Always. “Of course not,” I say instead, making my voice as frosty as possible.

I can’t let him see how much I want him, not after he embarrassed me, not after he lied. He’s plundered everything else of mine, and the fact that I enjoyed the plundering as much as him doesn’t soothe me in the least.

He nods, as if he expected this answer. “Then I’ll go. And I am sorry.”

“Sorry for which part?”

Those gorgeous eyes trace my face. “All of it.

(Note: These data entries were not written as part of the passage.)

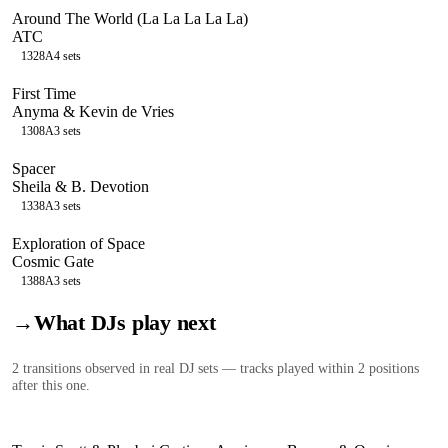
Around The World (La La La La La)
ATC
132
8A
4
sets
First Time
Anyma & Kevin de Vries
130
8A
3
sets
Spacer
Sheila & B. Devotion
133
8A
3
sets
Exploration of Space
Cosmic Gate
138
8A
3
sets
→
What DJs play next
2
transition
s
observed in real DJ sets — tracks played within 2 positions
after this one.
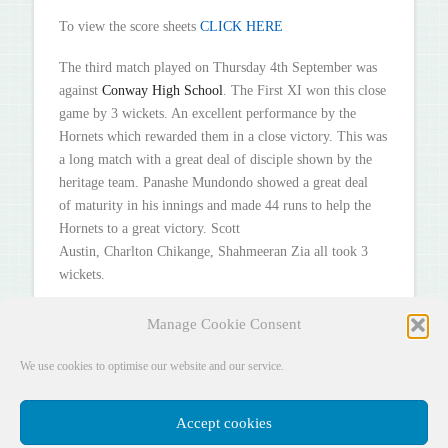
To view the score sheets
CLICK HERE
The third match played on Thursday 4th September was
against
Conway High School
. The First XI won this close
game by 3 wickets. An excellent performance by the
Hornets which rewarded them in a close victory. This was
a long match with a great deal of disciple shown by the
heritage team. Panashe Mundondo showed a great deal
of maturity in his innings and made 44 runs to help the
Hornets to a great victory. Scott
Austin, Charlton Chikange, Shahmeeran Zia all took 3
wickets.
To view the score sheets
CLICK HERE
Manage Cookie Consent
We use cookies to optimise our website and our service.
Accept cookies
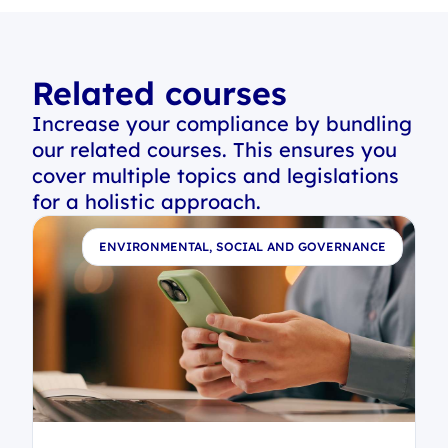
Related courses
Increase your compliance by bundling
our related courses. This ensures you
cover multiple topics and legislations
for a holistic approach.
E
ENVIRONMENTAL, SOCIAL AND GOVERNANCE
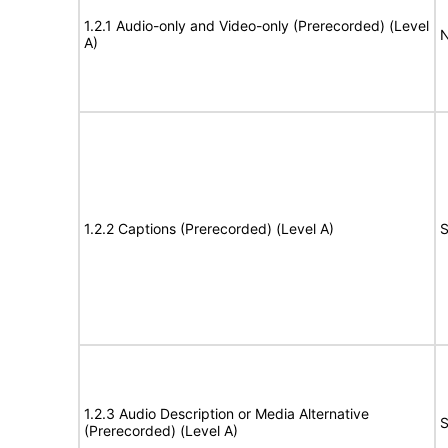
1.2.1 Audio-only and Video-only (Prerecorded) (Level
N
A)
1.2.2 Captions (Prerecorded) (Level A)
S
1.2.3 Audio Description or Media Alternative
S
(Prerecorded) (Level A)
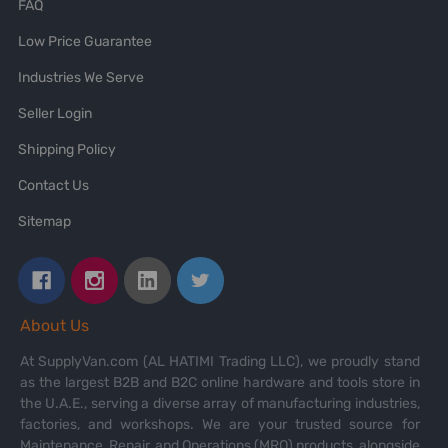
FAQ
Low Price Guarantee
Industries We Serve
Seller Login
Shipping Policy
Contact Us
Sitemap
About Us
At SupplyVan.com (AL HATIMI Trading LLC), we proudly stand
as the largest B2B and B2C online hardware and tools store in
the U.A.E., serving a diverse array of manufacturing industries,
factories, and workshops. We are your trusted source for
Maintenance, Repair, and Operations (MRO) products, alongside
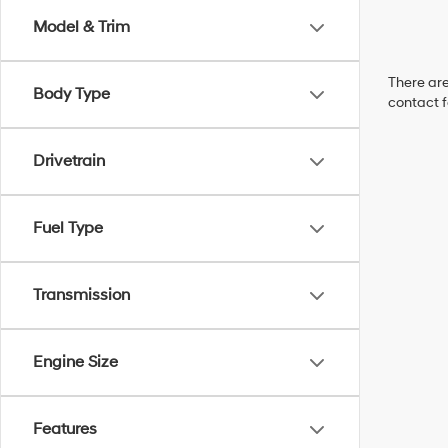
Model & Trim
There are
Body Type
contact f
Drivetrain
Fuel Type
Transmission
Engine Size
Features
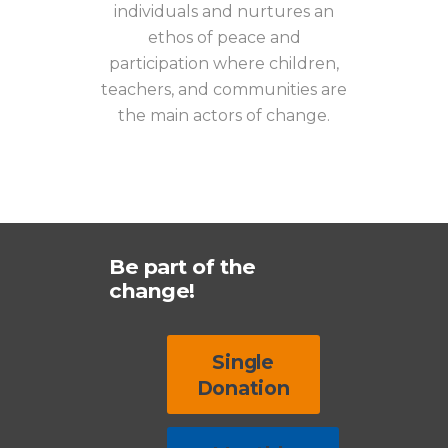
individuals and nurtures an
ethos of peace and
participation where children,
teachers, and communities are
the main actors of change.
Be part of the
change!
Single
Donation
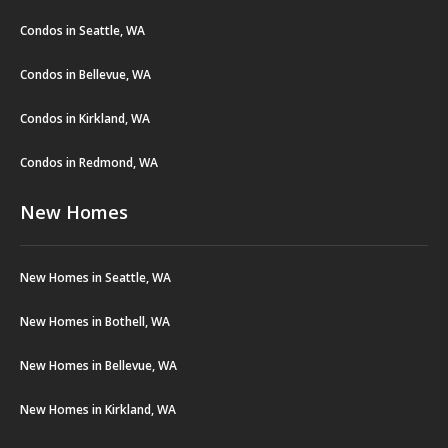
Condos in Seattle, WA
Condos in Bellevue, WA
Condos in Kirkland, WA
Condos in Redmond, WA
New Homes
New Homes in Seattle, WA
New Homes in Bothell, WA
New Homes in Bellevue, WA
New Homes in Kirkland, WA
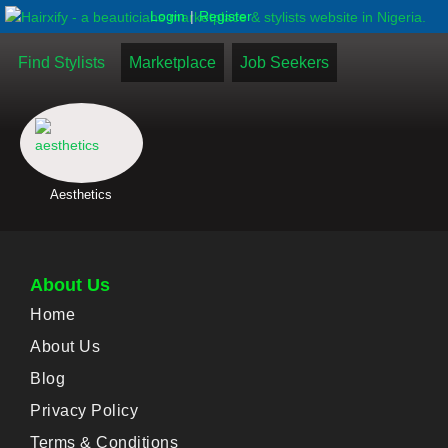
|
Login
Register
Find Stylists
Marketplace
Job Seekers
Aesthetics
About Us
Home
About Us
Blog
Privacy Policy
Terms & Conditions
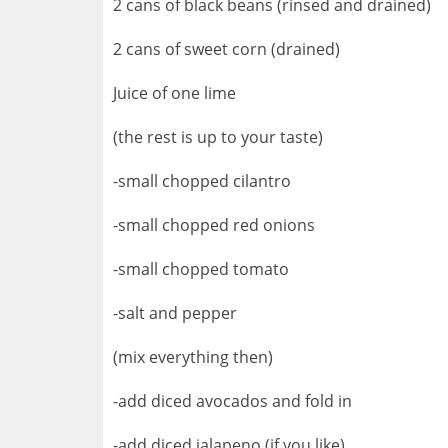
2 cans of black beans (rinsed and drained)
2 cans of sweet corn (drained)
Juice of one lime
(the rest is up to your taste)
-small chopped cilantro
-small chopped red onions
-small chopped tomato
-salt and pepper
(mix everything then)
-add diced avocados and fold in
-add diced jalapeno (if you like)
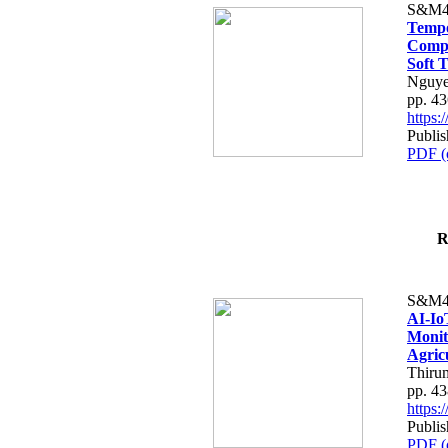
S&M4
Tempo
Compe
Soft T
Nguye
pp. 4
https
Publis
PDF (
R
S&M4
AI-Io
Monit
Agric
Thiru
pp. 4
https
Publis
PDF (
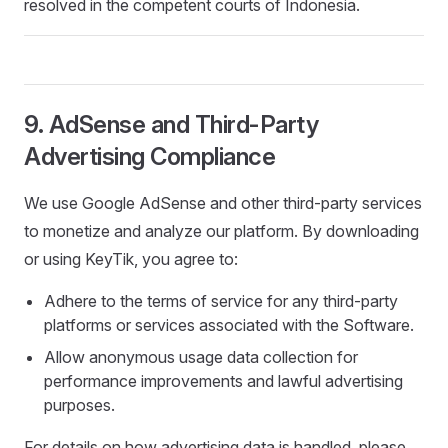
resolved in the competent courts of Indonesia.
9. AdSense and Third-Party
Advertising Compliance
We use Google AdSense and other third-party services
to monetize and analyze our platform. By downloading
or using KeyTik, you agree to:
Adhere to the terms of service for any third-party
platforms or services associated with the Software.
Allow anonymous usage data collection for
performance improvements and lawful advertising
purposes.
For details on how advertising data is handled, please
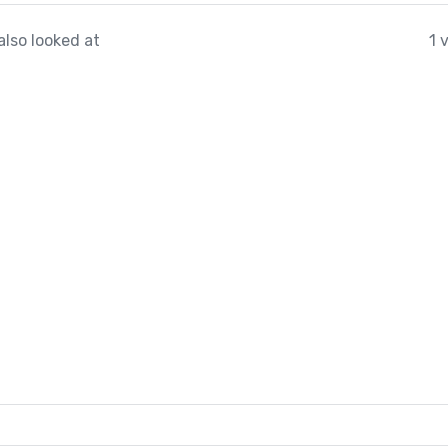
also looked at
1 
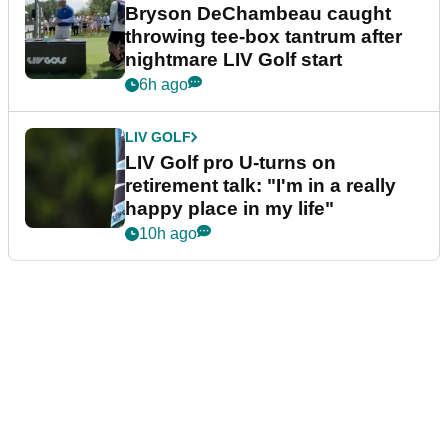
Bryson DeChambeau caught
throwing tee-box tantrum after
nightmare LIV Golf start
6h ago
LIV GOLF
LIV Golf pro U-turns on
retirement talk: "I'm in a really
happy place in my life"
10h ago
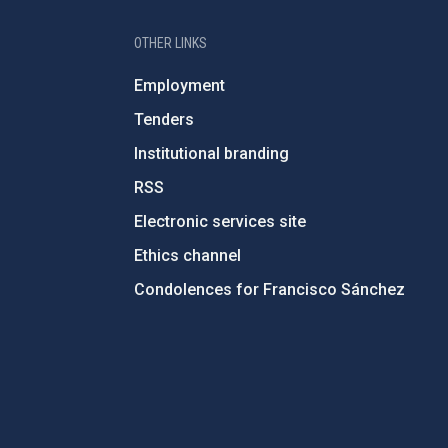
OTHER LINKS
Employment
Tenders
Institutional branding
RSS
Electronic services site
Ethics channel
Condolences for Francisco Sánchez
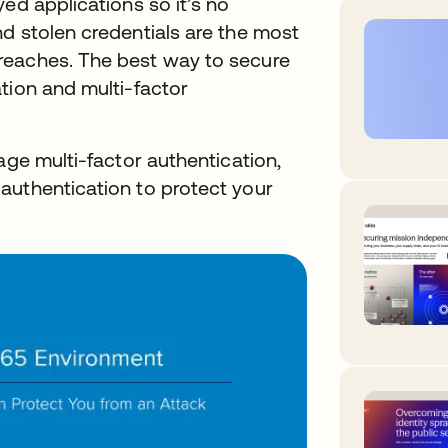
ed applications so it’s no
d stolen credentials are the most
reaches. The best way to secure
tion and multi-factor
age multi-factor authentication,
authentication to protect your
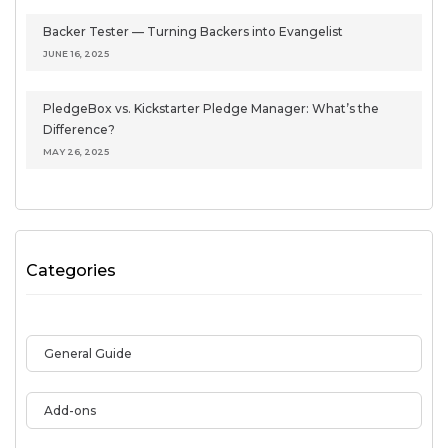
Backer Tester — Turning Backers into Evangelist
JUNE 16, 2025
PledgeBox vs. Kickstarter Pledge Manager: What’s the
Difference?
MAY 26, 2025
Categories
General Guide
Add-ons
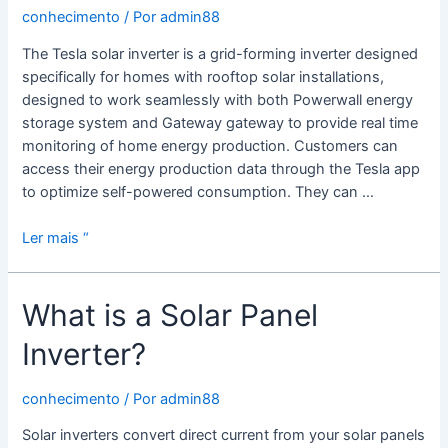
conhecimento
/ Por
admin88
The Tesla solar inverter is a grid-forming inverter designed
specifically for homes with rooftop solar installations,
designed to work seamlessly with both Powerwall energy
storage system and Gateway gateway to provide real time
monitoring of home energy production. Customers can
access their energy production data through the Tesla app
to optimize self-powered consumption. They can …
Tesla
Ler mais “
Solar
Inverter
What is a Solar Panel
Inverter?
conhecimento
/ Por
admin88
Solar inverters convert direct current from your solar panels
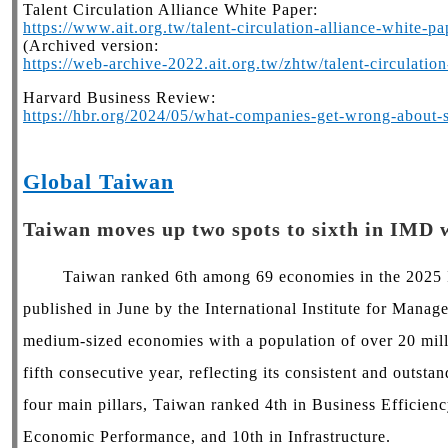
Talent Circulation Alliance White Paper:
https://www.ait.org.tw/talent-circulation-alliance-white-pa
(Archived version:
https://web-archive-2022.ait.org.tw/zhtw/talent-circulatio
Harvard Business Review:
https://hbr.org/2024/05/what-companies-get-wrong-about-s
Global Taiwan
Taiwan moves up two spots to sixth in IMD 
Taiwan ranked 6th among 69 economies in the 2025 I
published in June by the International Institute for Ma
medium-sized economies with a population of over 20 milli
fifth consecutive year, reflecting its consistent and outst
four main pillars, Taiwan ranked 4th in Business Efficienc
Economic Performance, and 10th in Infrastructure.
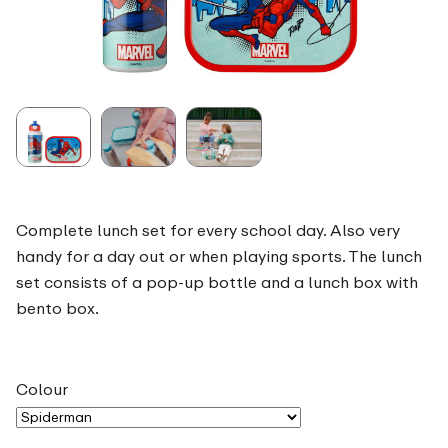
Complete lunch set for every school day. Also very
handy for a day out or when playing sports. The lunch
set consists of a pop-up bottle and a lunch box with
bento box.
Colour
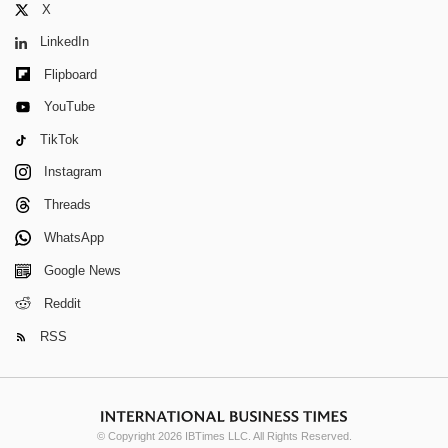
X
LinkedIn
Flipboard
YouTube
TikTok
Instagram
Threads
WhatsApp
Google News
Reddit
RSS
© Copyright 2026 IBTimes LLC. All Rights Reserved.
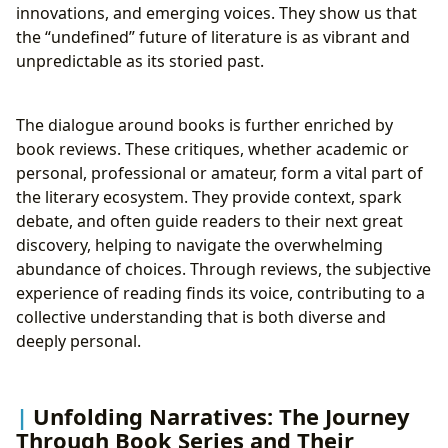
innovations, and emerging voices. They show us that
the “undefined” future of literature is as vibrant and
unpredictable as its storied past.
The dialogue around books is further enriched by
book reviews. These critiques, whether academic or
personal, professional or amateur, form a vital part of
the literary ecosystem. They provide context, spark
debate, and often guide readers to their next great
discovery, helping to navigate the overwhelming
abundance of choices. Through reviews, the subjective
experience of reading finds its voice, contributing to a
collective understanding that is both diverse and
deeply personal.
Unfolding Narratives: The Journey
Through Book Series and Their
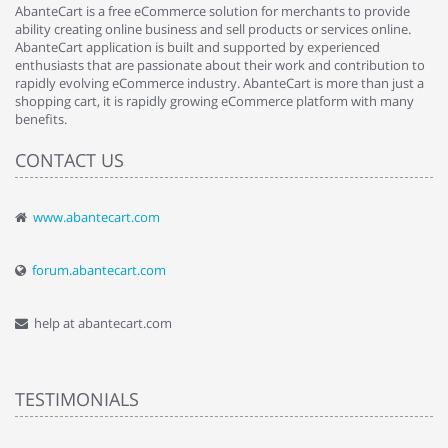
AbanteCart is a free eCommerce solution for merchants to provide
ability creating online business and sell products or services online.
AbanteCart application is built and supported by experienced
enthusiasts that are passionate about their work and contribution to
rapidly evolving eCommerce industry. AbanteCart is more than just a
shopping cart, it is rapidly growing eCommerce platform with many
benefits.
CONTACT US
www.abantecart.com
forum.abantecart.com
help at abantecart.com
TESTIMONIALS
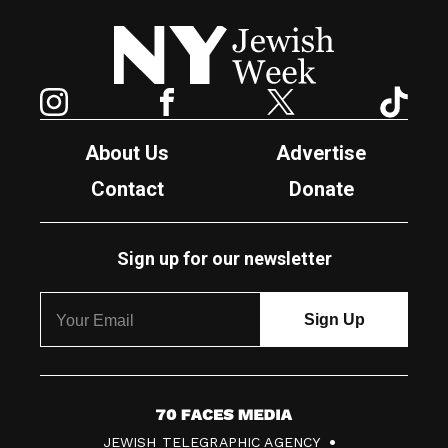
New York Jewish Week
Instagram
Facebook
Twitter
TikTok
About Us
Advertise
Contact
Donate
Sign up for our newsletter
7
JEWISH TELEGRAPHIC AGENCY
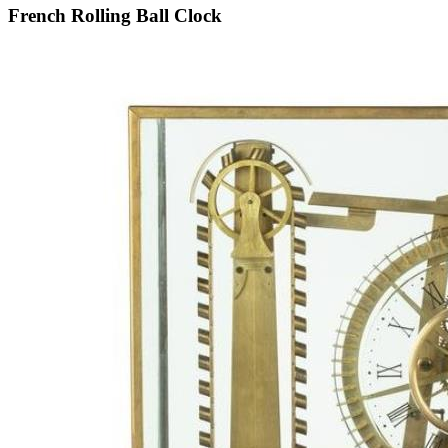
French Rolling Ball Clock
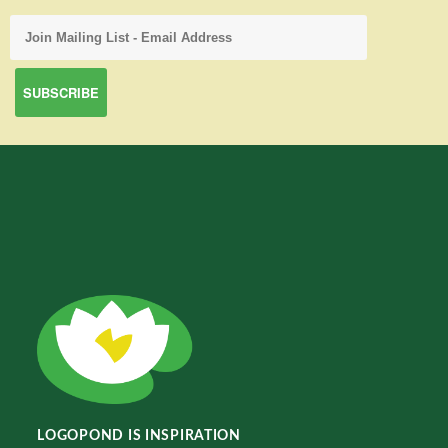
LOGOPOND IS INSPIRATION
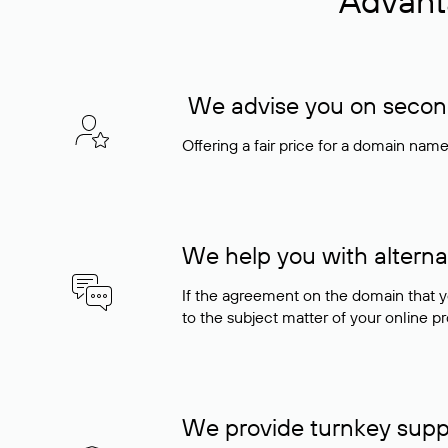
Advant
We advise you on seconda
Offering a fair price for a domain nam
We help you with alterna
If the agreement on the domain that y
to the subject matter of your online pro
We provide turnkey supp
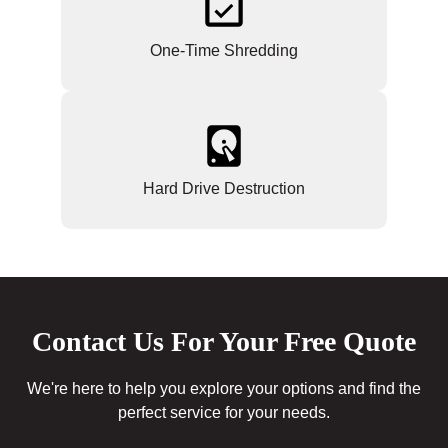
One-Time Shredding
Hard Drive Destruction
Contact Us For Your Free Quote
We're here to help you explore your options and find the
perfect service for your needs.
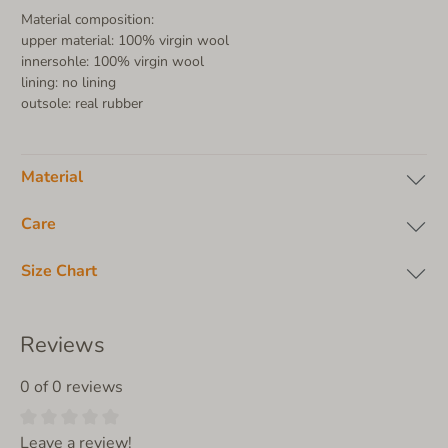
Material composition:
upper material: 100% virgin wool
innersohle: 100% virgin wool
lining: no lining
outsole: real rubber
Material
Care
Size Chart
Reviews
0 of 0 reviews
Leave a review!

But especially that none of it was enough.”

And then he pushes through the gauzy veil separating our alcove from the ball and disappears into the lavish, glittering fray.

 

 

4

 

 

I cry all the way back to the city.

I have my Secret Service team drive me back, not Mark, because I’m not entirely sure I won’t kill him for his part in Lorne’s deception, but mostly because I need to be alone.

When I get to my hotel, I tear off the wings, the dress, the still-damp silk covering my pussy. I kick off my shoes and I throw the mask in the trash.

And it’s when I’m climbing into the shower for a nice long shower-cry that I catch a glimpse of my ass in the mirror. Those welts which feel so huge and which throb in aching time with my raw, unhappy heart—they’re so small in reality. They’re the size of peas.

Peas.

And here I was acting like my dress was the sartorial manifestation of a Geneva Convention violation. Acting like Lorne had paddled my bottom raw before he fucked me.

I nearly snort at myself through my tears. Some fierce Domme I am. A few pea-sized welts and I might as well have had a vibrator between my legs.

 

 

I hate the following week. I hate work, I hate not working. I hate being with people and I hate being alone.

I don’t go to the club, and whenever I masturbate, I think of Lorne fucking me against a wall, his stubbled jaw scratching my neck as the nettled-dress scratched my bottom. I think of the reverent aftercare—the kisses and the ointment.